[Start of Attachment]

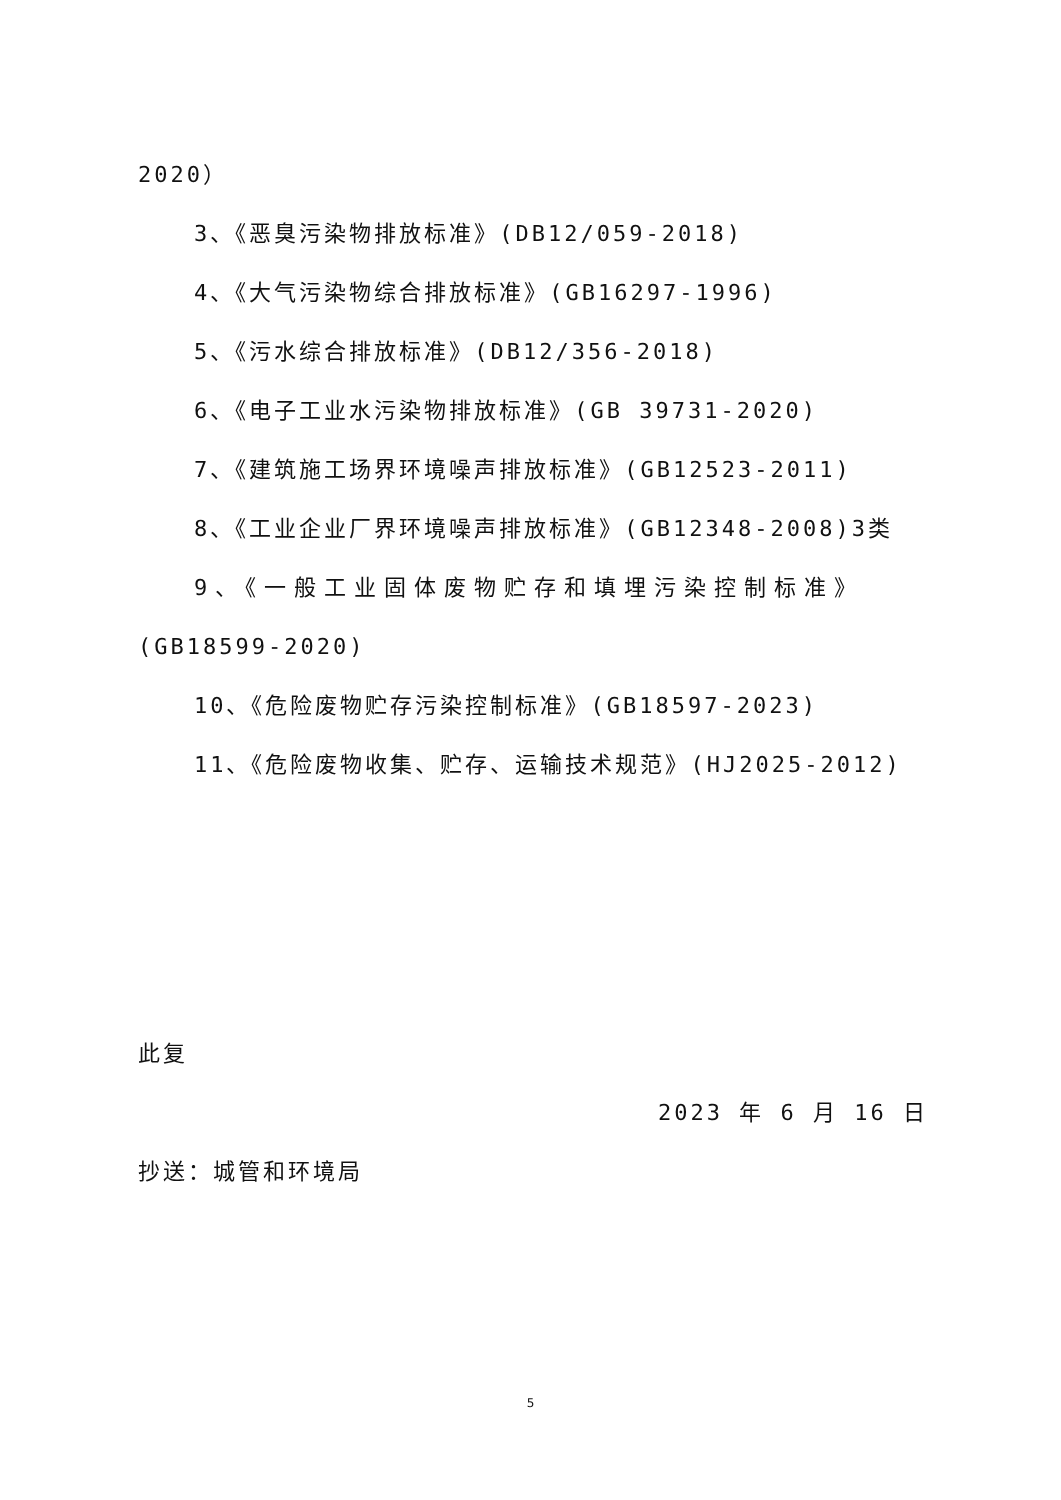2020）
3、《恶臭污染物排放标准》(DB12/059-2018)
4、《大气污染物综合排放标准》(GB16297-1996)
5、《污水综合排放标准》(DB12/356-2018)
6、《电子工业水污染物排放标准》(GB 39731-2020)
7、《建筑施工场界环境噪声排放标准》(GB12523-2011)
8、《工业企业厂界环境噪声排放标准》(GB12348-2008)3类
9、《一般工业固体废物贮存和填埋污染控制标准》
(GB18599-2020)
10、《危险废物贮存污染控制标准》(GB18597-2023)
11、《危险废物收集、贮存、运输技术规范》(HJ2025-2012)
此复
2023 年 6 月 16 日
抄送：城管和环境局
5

[End of Attachment]
[Start of Attachment]

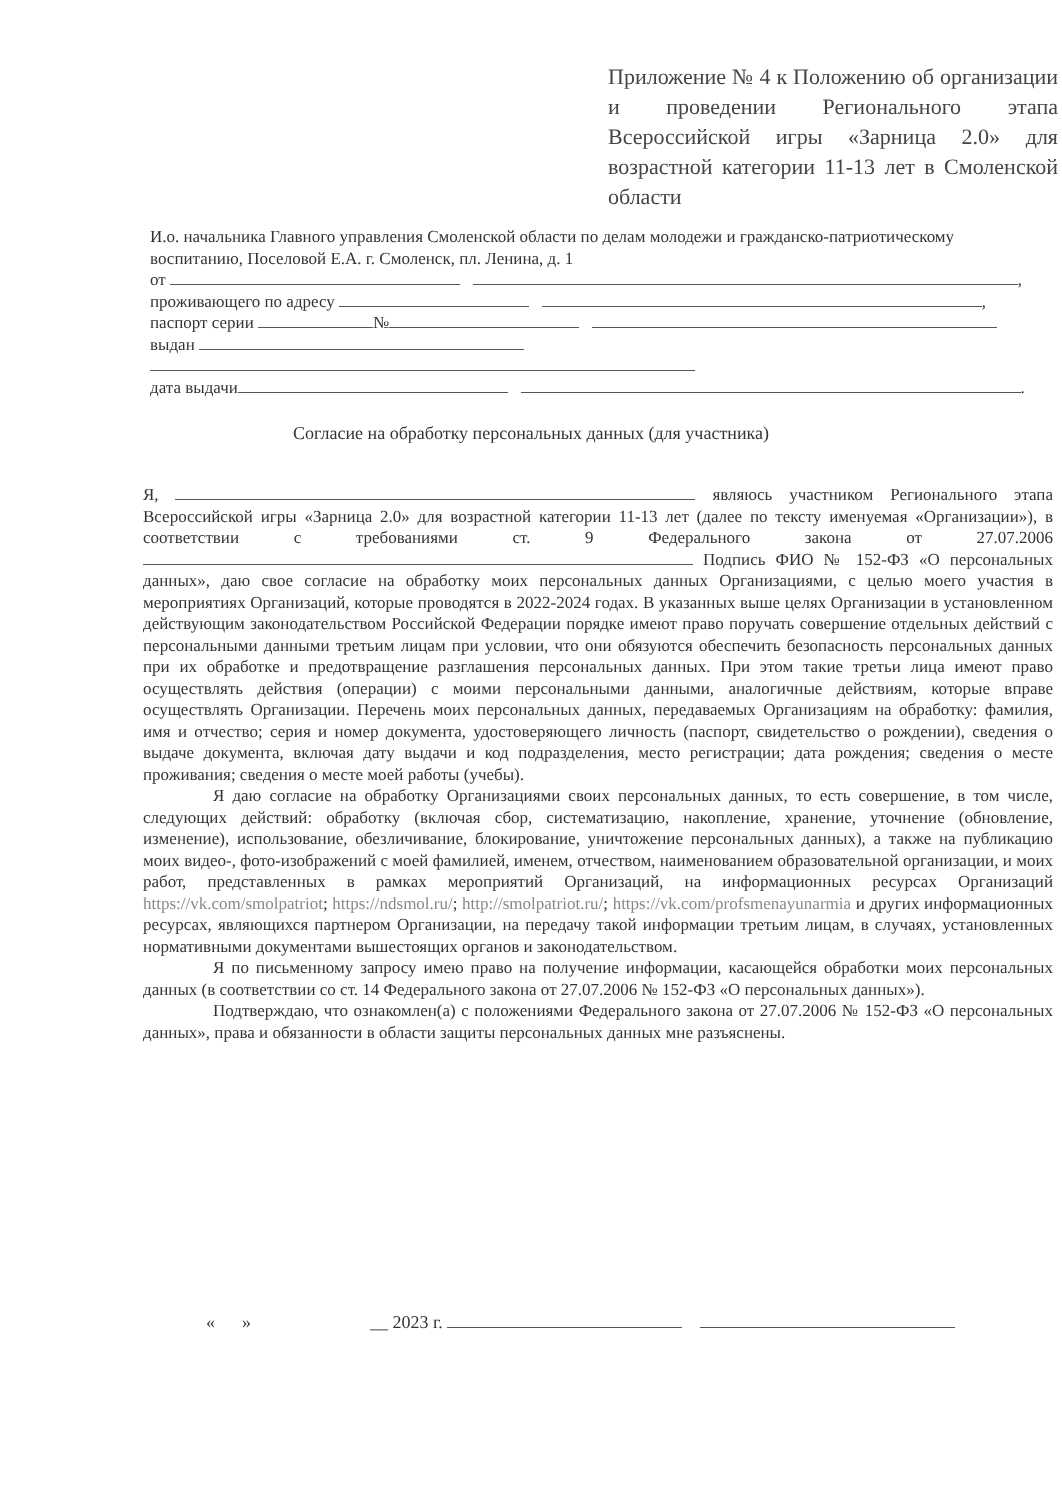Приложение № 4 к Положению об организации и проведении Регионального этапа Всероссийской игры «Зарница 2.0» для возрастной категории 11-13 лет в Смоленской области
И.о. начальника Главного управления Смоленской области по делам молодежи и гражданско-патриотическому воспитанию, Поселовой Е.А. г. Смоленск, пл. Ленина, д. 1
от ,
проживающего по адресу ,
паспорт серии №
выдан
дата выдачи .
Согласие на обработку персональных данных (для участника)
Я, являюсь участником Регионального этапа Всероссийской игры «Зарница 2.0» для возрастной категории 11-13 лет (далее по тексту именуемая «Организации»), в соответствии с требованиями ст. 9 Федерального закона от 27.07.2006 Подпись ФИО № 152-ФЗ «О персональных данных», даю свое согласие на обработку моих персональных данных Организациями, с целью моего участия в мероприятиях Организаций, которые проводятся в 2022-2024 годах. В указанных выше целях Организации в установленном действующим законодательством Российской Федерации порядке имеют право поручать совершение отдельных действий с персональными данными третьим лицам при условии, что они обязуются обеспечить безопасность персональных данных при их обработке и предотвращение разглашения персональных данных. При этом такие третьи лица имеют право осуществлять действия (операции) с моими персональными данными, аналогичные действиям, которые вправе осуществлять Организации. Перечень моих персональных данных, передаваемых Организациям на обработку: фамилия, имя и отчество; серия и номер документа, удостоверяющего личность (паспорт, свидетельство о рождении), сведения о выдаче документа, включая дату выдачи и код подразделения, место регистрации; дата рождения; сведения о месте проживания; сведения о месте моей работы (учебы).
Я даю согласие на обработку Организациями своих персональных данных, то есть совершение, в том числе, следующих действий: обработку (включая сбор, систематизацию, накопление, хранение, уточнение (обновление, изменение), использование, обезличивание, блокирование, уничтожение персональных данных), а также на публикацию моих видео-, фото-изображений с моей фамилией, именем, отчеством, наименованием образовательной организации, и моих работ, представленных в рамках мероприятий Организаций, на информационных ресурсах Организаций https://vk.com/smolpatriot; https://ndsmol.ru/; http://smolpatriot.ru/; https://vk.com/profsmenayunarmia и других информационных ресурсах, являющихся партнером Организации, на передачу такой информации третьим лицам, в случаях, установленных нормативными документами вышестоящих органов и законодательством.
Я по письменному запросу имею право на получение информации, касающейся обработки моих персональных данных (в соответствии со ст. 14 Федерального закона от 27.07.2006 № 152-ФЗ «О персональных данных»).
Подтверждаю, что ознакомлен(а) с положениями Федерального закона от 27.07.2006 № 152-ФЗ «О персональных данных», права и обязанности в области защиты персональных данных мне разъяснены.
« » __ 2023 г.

[End of Attachment]

§ **Work task**: Give back precisely the lines above that start at the line containing "паспорт серии №" and end at the line containing "Согласие на обработку персональных", inclusive. No other lines belong in the output.

§ **Output below**:
паспорт серии №
выдан
дата выдачи .
Согласие на обработку персональных данных (для участника)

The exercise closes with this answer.